The album marks a move away from the more political and social concerns of her earlier work (although these are still prevalent on Lucy & The Wolves just more subtly so) to a greater concern with love and nature (perhaps expected due to Martha’s break from recording to have a baby). Lyrically the work is more complex than her earlier work and seamlessly blends heartfelt worldwide concerns (climate change is a constant theme) with more personal, yet universal, issues.
“350 Bells”, for example, inspired by the World Council of Churches campaign to ring their bells on 13 December 2009 to highlight the issue of climate protection and change during the United Nations summit in Copenhagen, is a modern folk-protest song, with mentions of white shirts, delegates in meeting rooms, riot gear and the anxious chorus: ‘we are living in interesting times’. Martha’s talent, however, is in her ambiguous lyrics which never overtly preach; remaining loose and interpretative in their narrative.
The sweet and fragile “Lucy” is a much more personal piece, soaked in the sheer Englishness of its folksy atmosphere, with talks of fire glow, old sofas, barns and wood smoke, Martha’s voice is even reminiscent of Vashti Bunyan at times. Indeed the song reflects one of the key themes of the album; the declaration and promise of love. Affirmations of affection populate throughout; “Rockpools” with its opening line ‘I’m an acorn first, an old oak next’ dwells on the inequality of love whilst simultaneously offering a worship to Cornwall’s coast and a nostalgia for things past. “The Cape” provides a similarly powerful avowal with the refrain ‘I’d love you till the Capes fall in’.
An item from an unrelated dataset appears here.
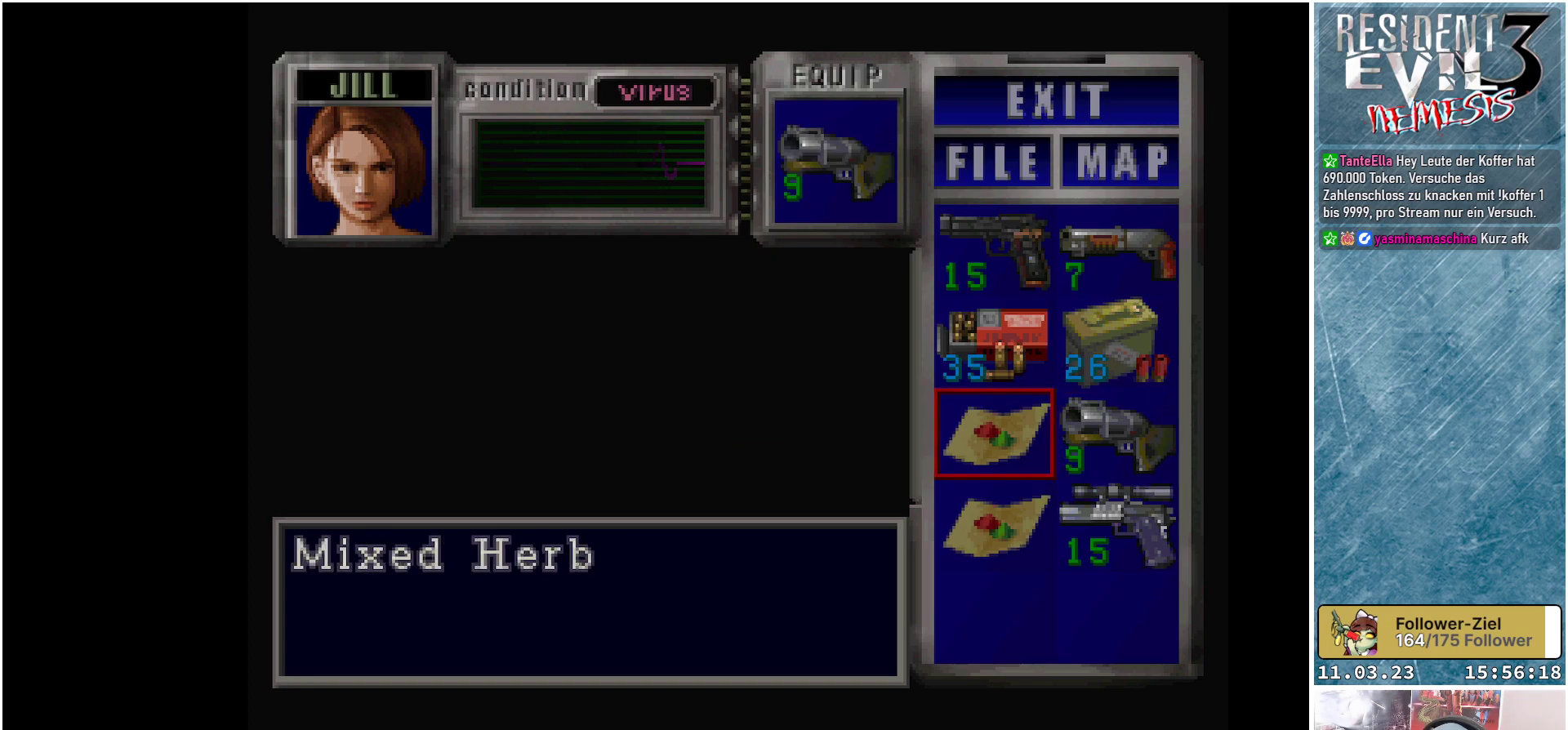
{"buttons": [], "left_stick": "center", "events": []}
The promise of change is evident in the life-affirming and rising “My Chair” with its pledge of ‘a new wave has begun’ and the ‘glorious waves that carry us away’. “Seabirds” suggests freedom and respect using the age old metaphor of the bird as symbol of liberty: ‘two terns flying over the quay … no need to hold each other down’. “Who turns” finds Martha at her inquisitive best providing, or rather demanding, the ambiguous question ‘who turns the wheel?’
“Searching for Lambs” proves Martha’s folk worth as she delivers an ageless rendition of the traditional folksong. Recorded live in a Somerset forest, with only the sounds of the breeze and the evocative cackle of a murder of crows for accompaniment, the confident rendition recalls Anne Briggs in its simplicity and force. Shirley and Dolly Collins and June Tabor have all recorded versions of the same track and Martha’s version is a first-rate addition to this lineage.
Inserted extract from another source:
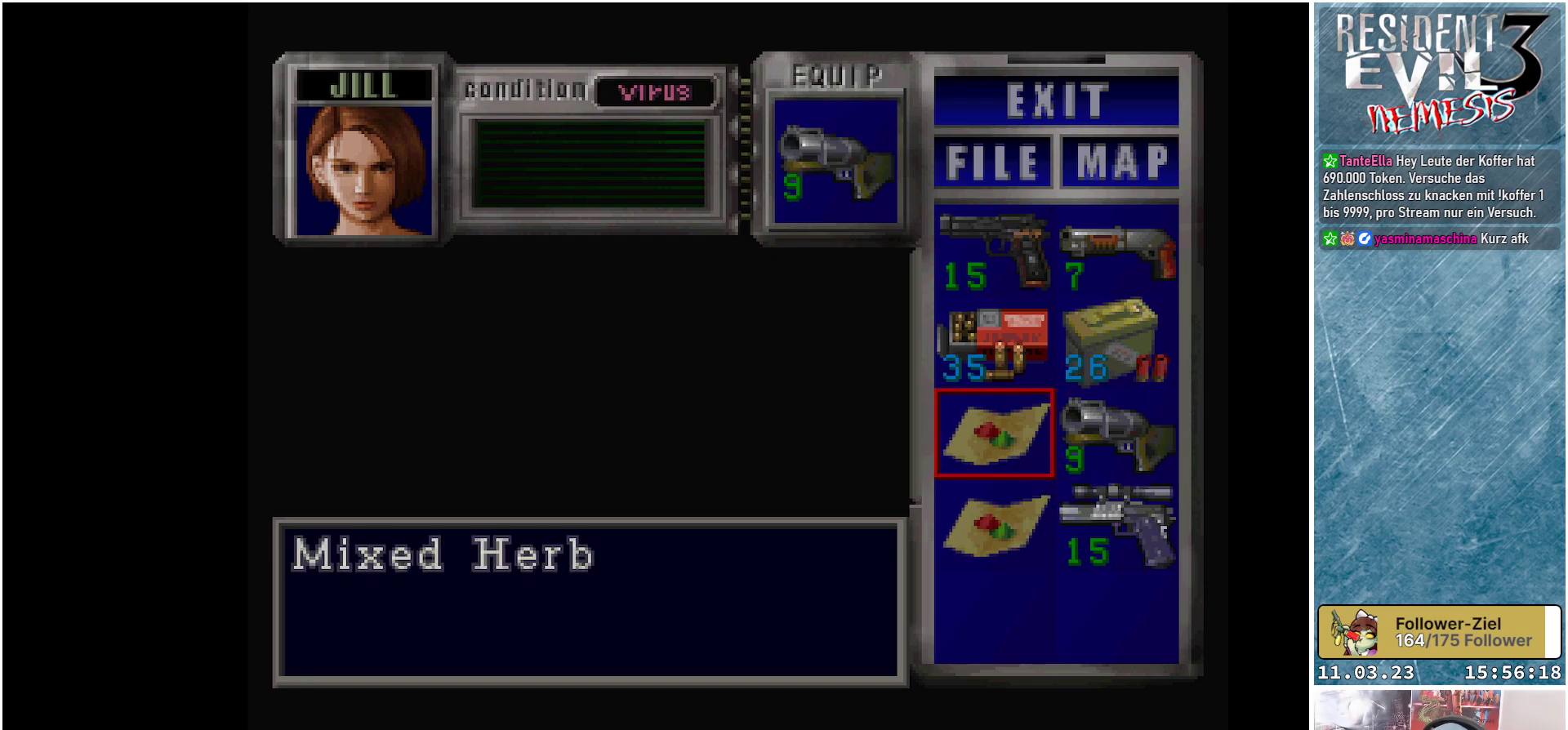
{"buttons": ["R1"], "left_stick": "center", "events": [[100, "B", "down"], [167, "B", "up"], [483, "R1", "down"]]}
With so much love on this album it runs the risk of becoming sickly sweet but Martha has a mellow and sensitive touch which steers the album in the right course and provides a melodic, timeless and mature piece of work. Martha’s poetic and ambient lyrics perfectly suited to her soft, silky voice. The plush blend of bass, trombone, guitar, piano, bouzouki and mandolin are ably supplied by The Woods’ Matt Tweed, Tim Cotterell, Luke Parker, Beth Berry, Matt Kelly, Robin Tyndale-Biscoe, Mark Fisher and Cate Ferris whilst Lamb’s Jon Thorne’s evocative bass on “Rockpools” recalls Danny Thompson’s work on Nick Drake’s “Five Leaves Left” and, like that album, there is a real concern with nature and the eternal throughout. All of the songs are rooted in the land; places and memories are important as is the promise and hope of change.
Lucy & The Wolves is a cracking album, beautifully produced, which illustrates Martha’s growth and maturity and is a fine compliment to her earlier work. Those new, and not so new, to Martha will find the album an absolute delight.